** start PASSAGE GIVEN **
Harry Reid may be on a mad dash to bring the radical Liebmerman/Collins/Rockefeller cybersecurity bill, but a broad spectrum of Republicans continue to fight. Democrats may have toned down its Internet Kill Switch provisions, but still is a massive power grab online, and the new SECURE IT act is a much better idea.

What I absolutely love about SECURE it is that it hits all the key points: It strengthens criminal penalties for breaking into servers. It strengthens criminal penalties for breaking into servers (Yes, I said that twice on purpose because it’s that important). It creates private sector information sharing incentives without regulating the private sector at large. It turns inward and gets government to audit its own practices.
** end PASSAGE GIVEN **
** start DATASET ENTRIES **
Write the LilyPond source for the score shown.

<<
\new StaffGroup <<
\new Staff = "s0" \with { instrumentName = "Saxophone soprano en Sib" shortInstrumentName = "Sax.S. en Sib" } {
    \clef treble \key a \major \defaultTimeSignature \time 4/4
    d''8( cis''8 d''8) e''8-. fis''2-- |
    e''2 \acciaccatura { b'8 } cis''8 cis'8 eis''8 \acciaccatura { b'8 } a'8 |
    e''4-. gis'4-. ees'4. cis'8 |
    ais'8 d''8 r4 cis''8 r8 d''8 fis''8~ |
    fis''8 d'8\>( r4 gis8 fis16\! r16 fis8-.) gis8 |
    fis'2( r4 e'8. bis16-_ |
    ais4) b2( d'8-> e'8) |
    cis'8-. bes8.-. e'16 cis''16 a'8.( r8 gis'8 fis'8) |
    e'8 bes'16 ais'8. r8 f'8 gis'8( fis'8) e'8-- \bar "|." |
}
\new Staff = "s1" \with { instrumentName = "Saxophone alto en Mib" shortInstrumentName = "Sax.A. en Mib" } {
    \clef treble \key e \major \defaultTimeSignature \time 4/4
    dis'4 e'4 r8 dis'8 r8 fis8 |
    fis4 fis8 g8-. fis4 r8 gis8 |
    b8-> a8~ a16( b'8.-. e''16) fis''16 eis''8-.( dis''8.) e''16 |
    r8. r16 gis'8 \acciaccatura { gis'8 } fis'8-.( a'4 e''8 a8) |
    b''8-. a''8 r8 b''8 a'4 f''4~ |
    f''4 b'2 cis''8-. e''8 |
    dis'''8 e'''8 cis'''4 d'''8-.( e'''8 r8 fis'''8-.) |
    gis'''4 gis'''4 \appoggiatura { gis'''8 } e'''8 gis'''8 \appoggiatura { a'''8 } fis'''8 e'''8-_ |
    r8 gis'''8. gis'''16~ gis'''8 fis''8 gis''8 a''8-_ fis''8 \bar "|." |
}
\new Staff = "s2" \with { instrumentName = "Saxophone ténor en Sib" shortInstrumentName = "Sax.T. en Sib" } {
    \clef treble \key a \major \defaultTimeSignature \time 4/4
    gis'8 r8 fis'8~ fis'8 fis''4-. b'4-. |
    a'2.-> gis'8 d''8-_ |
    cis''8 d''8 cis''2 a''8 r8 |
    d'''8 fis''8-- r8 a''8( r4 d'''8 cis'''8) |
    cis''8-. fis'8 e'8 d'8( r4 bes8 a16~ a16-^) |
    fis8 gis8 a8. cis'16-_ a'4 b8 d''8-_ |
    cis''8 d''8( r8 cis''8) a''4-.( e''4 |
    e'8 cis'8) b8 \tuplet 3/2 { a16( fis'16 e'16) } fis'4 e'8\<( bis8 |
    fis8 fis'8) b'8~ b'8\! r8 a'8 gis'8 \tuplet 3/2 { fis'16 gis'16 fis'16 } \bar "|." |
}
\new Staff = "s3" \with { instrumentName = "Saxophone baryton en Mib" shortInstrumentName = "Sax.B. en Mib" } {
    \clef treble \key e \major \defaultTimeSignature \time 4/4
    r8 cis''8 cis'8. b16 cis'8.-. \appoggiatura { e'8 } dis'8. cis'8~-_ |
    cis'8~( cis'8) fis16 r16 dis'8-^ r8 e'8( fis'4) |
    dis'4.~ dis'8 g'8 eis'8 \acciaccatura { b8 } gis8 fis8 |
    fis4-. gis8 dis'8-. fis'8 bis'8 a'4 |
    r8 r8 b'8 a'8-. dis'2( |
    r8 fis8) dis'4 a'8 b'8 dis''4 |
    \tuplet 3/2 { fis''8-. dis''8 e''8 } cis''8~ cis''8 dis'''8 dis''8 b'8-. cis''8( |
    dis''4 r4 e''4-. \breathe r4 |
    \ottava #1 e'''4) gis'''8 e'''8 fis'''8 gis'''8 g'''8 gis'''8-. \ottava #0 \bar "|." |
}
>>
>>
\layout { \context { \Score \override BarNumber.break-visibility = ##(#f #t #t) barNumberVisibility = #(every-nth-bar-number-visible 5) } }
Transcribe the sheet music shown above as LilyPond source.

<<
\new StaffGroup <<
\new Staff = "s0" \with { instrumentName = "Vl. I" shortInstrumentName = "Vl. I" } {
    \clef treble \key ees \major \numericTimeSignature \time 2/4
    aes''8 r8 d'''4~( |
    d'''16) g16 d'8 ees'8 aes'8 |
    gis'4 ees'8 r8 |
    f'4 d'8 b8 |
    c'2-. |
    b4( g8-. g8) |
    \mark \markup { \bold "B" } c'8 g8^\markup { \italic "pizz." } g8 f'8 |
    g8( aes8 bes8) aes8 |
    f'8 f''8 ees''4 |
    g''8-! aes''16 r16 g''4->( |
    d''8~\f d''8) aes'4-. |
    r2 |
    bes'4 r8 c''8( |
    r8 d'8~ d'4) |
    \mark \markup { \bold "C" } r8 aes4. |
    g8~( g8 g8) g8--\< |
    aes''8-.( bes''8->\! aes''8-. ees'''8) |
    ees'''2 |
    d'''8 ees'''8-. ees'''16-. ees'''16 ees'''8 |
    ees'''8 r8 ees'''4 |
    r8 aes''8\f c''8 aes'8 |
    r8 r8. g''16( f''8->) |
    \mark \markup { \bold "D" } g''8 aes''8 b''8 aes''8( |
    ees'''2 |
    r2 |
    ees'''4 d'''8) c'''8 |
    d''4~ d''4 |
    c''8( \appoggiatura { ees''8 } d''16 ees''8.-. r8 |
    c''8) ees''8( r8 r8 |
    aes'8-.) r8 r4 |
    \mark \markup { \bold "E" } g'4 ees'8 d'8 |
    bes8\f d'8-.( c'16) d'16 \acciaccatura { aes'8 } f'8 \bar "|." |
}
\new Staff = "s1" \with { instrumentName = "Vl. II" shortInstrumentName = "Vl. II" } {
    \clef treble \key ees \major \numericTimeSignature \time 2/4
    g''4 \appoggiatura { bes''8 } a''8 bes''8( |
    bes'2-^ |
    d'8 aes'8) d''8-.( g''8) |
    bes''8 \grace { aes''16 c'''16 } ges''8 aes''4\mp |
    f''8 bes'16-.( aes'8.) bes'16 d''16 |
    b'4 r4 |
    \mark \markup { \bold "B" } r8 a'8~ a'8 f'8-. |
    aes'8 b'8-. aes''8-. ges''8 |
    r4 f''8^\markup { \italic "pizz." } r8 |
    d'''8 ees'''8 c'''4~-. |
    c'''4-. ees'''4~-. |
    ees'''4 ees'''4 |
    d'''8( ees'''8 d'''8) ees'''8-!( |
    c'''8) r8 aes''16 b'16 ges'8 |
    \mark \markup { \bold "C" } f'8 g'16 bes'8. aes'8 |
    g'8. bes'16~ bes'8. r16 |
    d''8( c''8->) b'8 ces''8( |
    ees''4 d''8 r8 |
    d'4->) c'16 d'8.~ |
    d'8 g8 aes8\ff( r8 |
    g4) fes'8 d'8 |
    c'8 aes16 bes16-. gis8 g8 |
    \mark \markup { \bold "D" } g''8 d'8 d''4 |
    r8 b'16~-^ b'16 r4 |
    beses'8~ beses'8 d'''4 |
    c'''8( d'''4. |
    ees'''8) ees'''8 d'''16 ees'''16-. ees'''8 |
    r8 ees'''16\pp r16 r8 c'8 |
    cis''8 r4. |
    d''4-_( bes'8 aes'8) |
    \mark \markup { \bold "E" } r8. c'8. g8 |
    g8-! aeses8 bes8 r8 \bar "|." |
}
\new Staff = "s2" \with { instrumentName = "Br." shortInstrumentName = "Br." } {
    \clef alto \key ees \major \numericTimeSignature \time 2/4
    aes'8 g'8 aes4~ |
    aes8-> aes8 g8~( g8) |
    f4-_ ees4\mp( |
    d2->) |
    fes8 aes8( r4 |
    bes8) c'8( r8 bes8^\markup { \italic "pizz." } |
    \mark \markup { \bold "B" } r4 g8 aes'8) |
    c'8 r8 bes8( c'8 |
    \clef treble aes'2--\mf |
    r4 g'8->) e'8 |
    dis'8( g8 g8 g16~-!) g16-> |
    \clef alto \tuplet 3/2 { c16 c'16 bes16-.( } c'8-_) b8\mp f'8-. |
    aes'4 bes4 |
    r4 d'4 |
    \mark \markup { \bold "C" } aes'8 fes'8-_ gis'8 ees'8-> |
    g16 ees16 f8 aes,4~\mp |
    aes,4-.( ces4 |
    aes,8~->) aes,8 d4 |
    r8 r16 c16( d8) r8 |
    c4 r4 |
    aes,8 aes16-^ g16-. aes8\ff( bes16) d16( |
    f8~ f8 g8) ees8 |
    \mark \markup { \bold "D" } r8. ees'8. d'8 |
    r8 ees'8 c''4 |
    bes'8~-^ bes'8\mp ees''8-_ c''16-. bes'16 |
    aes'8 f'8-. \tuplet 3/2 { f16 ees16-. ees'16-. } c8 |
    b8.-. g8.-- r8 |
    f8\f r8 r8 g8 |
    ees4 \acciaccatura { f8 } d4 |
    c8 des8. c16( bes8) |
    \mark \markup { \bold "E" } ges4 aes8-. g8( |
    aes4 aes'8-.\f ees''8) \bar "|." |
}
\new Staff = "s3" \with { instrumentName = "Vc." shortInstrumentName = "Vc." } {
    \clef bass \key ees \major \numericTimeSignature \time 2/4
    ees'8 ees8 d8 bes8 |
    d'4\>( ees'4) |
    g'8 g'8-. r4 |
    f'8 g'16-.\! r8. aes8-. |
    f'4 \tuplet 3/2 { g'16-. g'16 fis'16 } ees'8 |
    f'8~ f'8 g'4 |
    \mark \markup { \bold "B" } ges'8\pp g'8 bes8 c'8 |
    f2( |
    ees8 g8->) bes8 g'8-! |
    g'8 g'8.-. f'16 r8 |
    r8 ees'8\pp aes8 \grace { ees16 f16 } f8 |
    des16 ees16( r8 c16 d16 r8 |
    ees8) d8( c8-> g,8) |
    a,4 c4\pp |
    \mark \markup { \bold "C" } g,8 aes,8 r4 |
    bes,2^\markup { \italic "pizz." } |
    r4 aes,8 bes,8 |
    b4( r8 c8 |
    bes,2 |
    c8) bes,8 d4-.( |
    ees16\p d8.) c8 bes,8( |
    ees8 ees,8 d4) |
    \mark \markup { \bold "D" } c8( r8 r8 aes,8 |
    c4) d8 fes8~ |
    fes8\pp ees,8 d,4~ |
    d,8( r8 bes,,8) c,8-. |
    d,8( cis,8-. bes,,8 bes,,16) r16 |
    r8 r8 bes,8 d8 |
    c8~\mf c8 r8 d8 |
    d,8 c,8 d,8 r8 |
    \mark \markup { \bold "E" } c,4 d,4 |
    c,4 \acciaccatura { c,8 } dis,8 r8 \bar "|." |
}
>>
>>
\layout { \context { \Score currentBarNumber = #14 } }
** end DATASET ENTRIES **
** WORK TO COMPLETE **
a) Count the lines in the entries that contain the string "layout", matching case exactly, and give only the number.
b) Continue the passage about the cybersecurity bill from the point where it ends.

** ANSWERS TO THE EXERCISE **
a) 2

b)
These are all the right ideas and none of the wrong ideas. Senator Ron Johnson of Wisconsin is speaking only the common-sense truth when he says “This bill recognizes that industry is at the center of any solution. It’s a sensible step forward that allows industry to invest in innovation and job creation rather than compliance. Imposing a costly and bureaucratic regulatory regime is the wrong approach to national security. New regulations will slow down innovation and investment while companies wait years for the government to introduce outdated standards. The regulatory process simply cannot keep up with the rapid pace of technology.”

It tells you just how basic and correct this bill is when it has co-sponsorship from such a broad spectrum of the caucus: Ron Johnson as mentioned, John McCain, Kay Bailey Hutchison, Chuck Grassley, Saxby Chambliss, Lisa Murkowski, Dan Coats, and Richard Burr.

Support Ron Johnson and the team. We want this bill passed. The common-sense alternative to the power grab cybersecurity bill.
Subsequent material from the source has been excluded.